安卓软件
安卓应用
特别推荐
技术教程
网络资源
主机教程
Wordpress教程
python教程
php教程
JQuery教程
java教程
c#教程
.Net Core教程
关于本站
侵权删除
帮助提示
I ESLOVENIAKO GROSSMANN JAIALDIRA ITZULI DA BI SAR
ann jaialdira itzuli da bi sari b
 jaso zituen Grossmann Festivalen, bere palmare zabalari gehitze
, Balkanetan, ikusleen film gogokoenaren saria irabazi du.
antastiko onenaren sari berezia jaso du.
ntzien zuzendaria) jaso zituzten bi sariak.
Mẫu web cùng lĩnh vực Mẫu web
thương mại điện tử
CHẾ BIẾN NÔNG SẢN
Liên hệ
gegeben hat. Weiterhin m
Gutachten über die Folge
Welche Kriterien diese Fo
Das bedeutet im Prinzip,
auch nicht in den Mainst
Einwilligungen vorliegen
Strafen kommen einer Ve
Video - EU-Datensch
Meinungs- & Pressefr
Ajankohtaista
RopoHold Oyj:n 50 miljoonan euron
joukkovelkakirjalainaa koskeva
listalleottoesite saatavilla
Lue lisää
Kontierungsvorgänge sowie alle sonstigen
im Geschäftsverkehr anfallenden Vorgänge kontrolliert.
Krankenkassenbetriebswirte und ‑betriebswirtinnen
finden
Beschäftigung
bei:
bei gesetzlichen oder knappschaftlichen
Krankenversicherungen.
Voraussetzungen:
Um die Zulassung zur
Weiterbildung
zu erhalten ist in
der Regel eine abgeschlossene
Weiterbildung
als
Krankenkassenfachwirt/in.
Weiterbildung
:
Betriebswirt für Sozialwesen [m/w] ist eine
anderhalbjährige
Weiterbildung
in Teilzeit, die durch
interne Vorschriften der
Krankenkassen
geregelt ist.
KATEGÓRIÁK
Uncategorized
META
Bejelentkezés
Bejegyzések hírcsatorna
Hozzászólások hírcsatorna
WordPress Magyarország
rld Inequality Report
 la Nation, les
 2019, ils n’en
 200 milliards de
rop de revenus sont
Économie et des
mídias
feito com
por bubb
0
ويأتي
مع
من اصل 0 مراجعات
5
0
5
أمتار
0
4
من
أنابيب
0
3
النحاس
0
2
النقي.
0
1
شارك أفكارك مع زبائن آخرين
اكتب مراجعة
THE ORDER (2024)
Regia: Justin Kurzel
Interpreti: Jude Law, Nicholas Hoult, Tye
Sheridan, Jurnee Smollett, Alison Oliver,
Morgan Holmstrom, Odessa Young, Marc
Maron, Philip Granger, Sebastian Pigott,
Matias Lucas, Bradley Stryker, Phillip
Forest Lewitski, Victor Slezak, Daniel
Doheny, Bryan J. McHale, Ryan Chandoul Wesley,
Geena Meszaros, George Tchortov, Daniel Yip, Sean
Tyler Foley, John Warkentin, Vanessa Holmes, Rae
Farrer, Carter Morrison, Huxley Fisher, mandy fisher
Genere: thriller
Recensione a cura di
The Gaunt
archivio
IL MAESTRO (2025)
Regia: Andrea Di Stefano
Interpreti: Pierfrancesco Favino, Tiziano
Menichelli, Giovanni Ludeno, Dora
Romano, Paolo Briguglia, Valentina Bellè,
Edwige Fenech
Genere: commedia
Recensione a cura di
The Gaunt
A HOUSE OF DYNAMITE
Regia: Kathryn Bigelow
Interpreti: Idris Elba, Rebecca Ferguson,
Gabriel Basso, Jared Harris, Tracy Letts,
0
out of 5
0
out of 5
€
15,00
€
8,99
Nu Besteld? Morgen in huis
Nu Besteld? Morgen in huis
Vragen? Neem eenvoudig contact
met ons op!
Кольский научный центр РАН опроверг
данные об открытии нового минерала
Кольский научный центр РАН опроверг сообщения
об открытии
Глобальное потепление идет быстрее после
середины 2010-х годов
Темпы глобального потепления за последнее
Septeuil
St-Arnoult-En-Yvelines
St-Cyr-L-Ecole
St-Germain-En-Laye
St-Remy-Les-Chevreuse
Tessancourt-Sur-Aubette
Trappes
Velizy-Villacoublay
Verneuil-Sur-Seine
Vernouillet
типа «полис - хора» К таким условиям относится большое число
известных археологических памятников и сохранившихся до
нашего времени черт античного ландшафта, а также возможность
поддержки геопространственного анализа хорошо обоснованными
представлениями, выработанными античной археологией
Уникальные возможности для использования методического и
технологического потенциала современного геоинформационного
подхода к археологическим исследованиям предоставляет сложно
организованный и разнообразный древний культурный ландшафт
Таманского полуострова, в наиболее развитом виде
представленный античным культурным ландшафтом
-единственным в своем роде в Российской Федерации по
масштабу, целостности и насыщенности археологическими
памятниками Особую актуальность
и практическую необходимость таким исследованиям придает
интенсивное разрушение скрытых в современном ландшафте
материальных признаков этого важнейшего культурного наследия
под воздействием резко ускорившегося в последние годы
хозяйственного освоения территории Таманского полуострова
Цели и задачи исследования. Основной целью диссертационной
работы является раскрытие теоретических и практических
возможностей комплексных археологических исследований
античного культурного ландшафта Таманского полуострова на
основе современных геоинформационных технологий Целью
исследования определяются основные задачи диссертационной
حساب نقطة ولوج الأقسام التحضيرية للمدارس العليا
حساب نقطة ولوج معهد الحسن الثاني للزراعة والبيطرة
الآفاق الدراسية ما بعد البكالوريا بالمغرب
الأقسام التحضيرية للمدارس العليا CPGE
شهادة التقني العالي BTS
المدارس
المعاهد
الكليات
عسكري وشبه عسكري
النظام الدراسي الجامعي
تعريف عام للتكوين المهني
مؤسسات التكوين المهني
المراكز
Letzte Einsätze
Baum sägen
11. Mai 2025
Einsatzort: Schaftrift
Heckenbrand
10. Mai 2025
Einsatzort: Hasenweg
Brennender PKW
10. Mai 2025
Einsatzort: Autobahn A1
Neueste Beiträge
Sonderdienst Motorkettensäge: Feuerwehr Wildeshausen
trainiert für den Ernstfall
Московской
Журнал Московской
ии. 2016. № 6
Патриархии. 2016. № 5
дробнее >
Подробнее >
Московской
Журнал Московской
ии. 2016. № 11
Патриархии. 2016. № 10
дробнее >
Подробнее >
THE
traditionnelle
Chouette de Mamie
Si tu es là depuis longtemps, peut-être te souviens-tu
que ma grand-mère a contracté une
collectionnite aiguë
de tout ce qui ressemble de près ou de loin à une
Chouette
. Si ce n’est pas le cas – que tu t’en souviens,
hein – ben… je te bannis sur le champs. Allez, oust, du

_Directions:_
Would you transcribe the records above exactly, leaving nothing out?

_Response area:_
安卓软件
安卓应用
特别推荐
技术教程
网络资源
主机教程
Wordpress教程
python教程
php教程
JQuery教程
java教程
c#教程
.Net Core教程
关于本站
侵权删除
帮助提示
I ESLOVENIAKO GROSSMANN JAIALDIRA ITZULI DA BI SAR
ann jaialdira itzuli da bi sari b
 jaso zituen Grossmann Festivalen, bere palmare zabalari gehitze
, Balkanetan, ikusleen film gogokoenaren saria irabazi du.
antastiko onenaren sari berezia jaso du.
ntzien zuzendaria) jaso zituzten bi sariak.
Mẫu web cùng lĩnh vực Mẫu web
thương mại điện tử
CHẾ BIẾN NÔNG SẢN
Liên hệ
gegeben hat. Weiterhin m
Gutachten über die Folge
Welche Kriterien diese Fo
Das bedeutet im Prinzip,
auch nicht in den Mainst
Einwilligungen vorliegen
Strafen kommen einer Ve
Video - EU-Datensch
Meinungs- & Pressefr
Ajankohtaista
RopoHold Oyj:n 50 miljoonan euron
joukkovelkakirjalainaa koskeva
listalleottoesite saatavilla
Lue lisää
Kontierungsvorgänge sowie alle sonstigen
im Geschäftsverkehr anfallenden Vorgänge kontrolliert.
Krankenkassenbetriebswirte und ‑betriebswirtinnen
finden
Beschäftigung
bei:
bei gesetzlichen oder knappschaftlichen
Krankenversicherungen.
Voraussetzungen:
Um die Zulassung zur
Weiterbildung
zu erhalten ist in
der Regel eine abgeschlossene
Weiterbildung
als
Krankenkassenfachwirt/in.
Weiterbildung
:
Betriebswirt für Sozialwesen [m/w] ist eine
anderhalbjährige
Weiterbildung
in Teilzeit, die durch
interne Vorschriften der
Krankenkassen
geregelt ist.
KATEGÓRIÁK
Uncategorized
META
Bejelentkezés
Bejegyzések hírcsatorna
Hozzászólások hírcsatorna
WordPress Magyarország
rld Inequality Report
 la Nation, les
 2019, ils n’en
 200 milliards de
rop de revenus sont
Économie et des
mídias
feito com
por bubb
0
ويأتي
مع
من اصل 0 مراجعات
5
0
5
أمتار
0
4
من
أنابيب
0
3
النحاس
0
2
النقي.
0
1
شارك أفكارك مع زبائن آخرين
اكتب مراجعة
THE ORDER (2024)
Regia: Justin Kurzel
Interpreti: Jude Law, Nicholas Hoult, Tye
Sheridan, Jurnee Smollett, Alison Oliver,
Morgan Holmstrom, Odessa Young, Marc
Maron, Philip Granger, Sebastian Pigott,
Matias Lucas, Bradley Stryker, Phillip
Forest Lewitski, Victor Slezak, Daniel
Doheny, Bryan J. McHale, Ryan Chandoul Wesley,
Geena Meszaros, George Tchortov, Daniel Yip, Sean
Tyler Foley, John Warkentin, Vanessa Holmes, Rae
Farrer, Carter Morrison, Huxley Fisher, mandy fisher
Genere: thriller
Recensione a cura di
The Gaunt
archivio
IL MAESTRO (2025)
Regia: Andrea Di Stefano
Interpreti: Pierfrancesco Favino, Tiziano
Menichelli, Giovanni Ludeno, Dora
Romano, Paolo Briguglia, Valentina Bellè,
Edwige Fenech
Genere: commedia
Recensione a cura di
The Gaunt
A HOUSE OF DYNAMITE
Regia: Kathryn Bigelow
Interpreti: Idris Elba, Rebecca Ferguson,
Gabriel Basso, Jared Harris, Tracy Letts,
0
out of 5
0
out of 5
€
15,00
€
8,99
Nu Besteld? Morgen in huis
Nu Besteld? Morgen in huis
Vragen? Neem eenvoudig contact
met ons op!
Кольский научный центр РАН опроверг
данные об открытии нового минерала
Кольский научный центр РАН опроверг сообщения
об открытии
Глобальное потепление идет быстрее после
середины 2010-х годов
Темпы глобального потепления за последнее
Septeuil
St-Arnoult-En-Yvelines
St-Cyr-L-Ecole
St-Germain-En-Laye
St-Remy-Les-Chevreuse
Tessancourt-Sur-Aubette
Trappes
Velizy-Villacoublay
Verneuil-Sur-Seine
Vernouillet
типа «полис - хора» К таким условиям относится большое число
известных археологических памятников и сохранившихся до
нашего времени черт античного ландшафта, а также возможность
поддержки геопространственного анализа хорошо обоснованными
представлениями, выработанными античной археологией
Уникальные возможности для использования методического и
технологического потенциала современного геоинформационного
подхода к археологическим исследованиям предоставляет сложно
организованный и разнообразный древний культурный ландшафт
Таманского полуострова, в наиболее развитом виде
представленный античным культурным ландшафтом
-единственным в своем роде в Российской Федерации по
масштабу, целостности и насыщенности археологическими
памятниками Особую актуальность
и практическую необходимость таким исследованиям придает
интенсивное разрушение скрытых в современном ландшафте
материальных признаков этого важнейшего культурного наследия
под воздействием резко ускорившегося в последние годы
хозяйственного освоения территории Таманского полуострова
Цели и задачи исследования. Основной целью диссертационной
работы является раскрытие теоретических и практических
возможностей комплексных археологических исследований
античного культурного ландшафта Таманского полуострова на
основе современных геоинформационных технологий Целью
исследования определяются основные задачи диссертационной
حساب نقطة ولوج الأقسام التحضيرية للمدارس العليا
حساب نقطة ولوج معهد الحسن الثاني للزراعة والبيطرة
الآفاق الدراسية ما بعد البكالوريا بالمغرب
الأقسام التحضيرية للمدارس العليا CPGE
شهادة التقني العالي BTS
المدارس
المعاهد
الكليات
عسكري وشبه عسكري
النظام الدراسي الجامعي
تعريف عام للتكوين المهني
مؤسسات التكوين المهني
المراكز
Letzte Einsätze
Baum sägen
11. Mai 2025
Einsatzort: Schaftrift
Heckenbrand
10. Mai 2025
Einsatzort: Hasenweg
Brennender PKW
10. Mai 2025
Einsatzort: Autobahn A1
Neueste Beiträge
Sonderdienst Motorkettensäge: Feuerwehr Wildeshausen
trainiert für den Ernstfall
Московской
Журнал Московской
ии. 2016. № 6
Патриархии. 2016. № 5
дробнее >
Подробнее >
Московской
Журнал Московской
ии. 2016. № 11
Патриархии. 2016. № 10
дробнее >
Подробнее >
THE
traditionnelle
Chouette de Mamie
Si tu es là depuis longtemps, peut-être te souviens-tu
que ma grand-mère a contracté une
collectionnite aiguë
de tout ce qui ressemble de près ou de loin à une
Chouette
. Si ce n’est pas le cas – que tu t’en souviens,
hein – ben… je te bannis sur le champs. Allez, oust, du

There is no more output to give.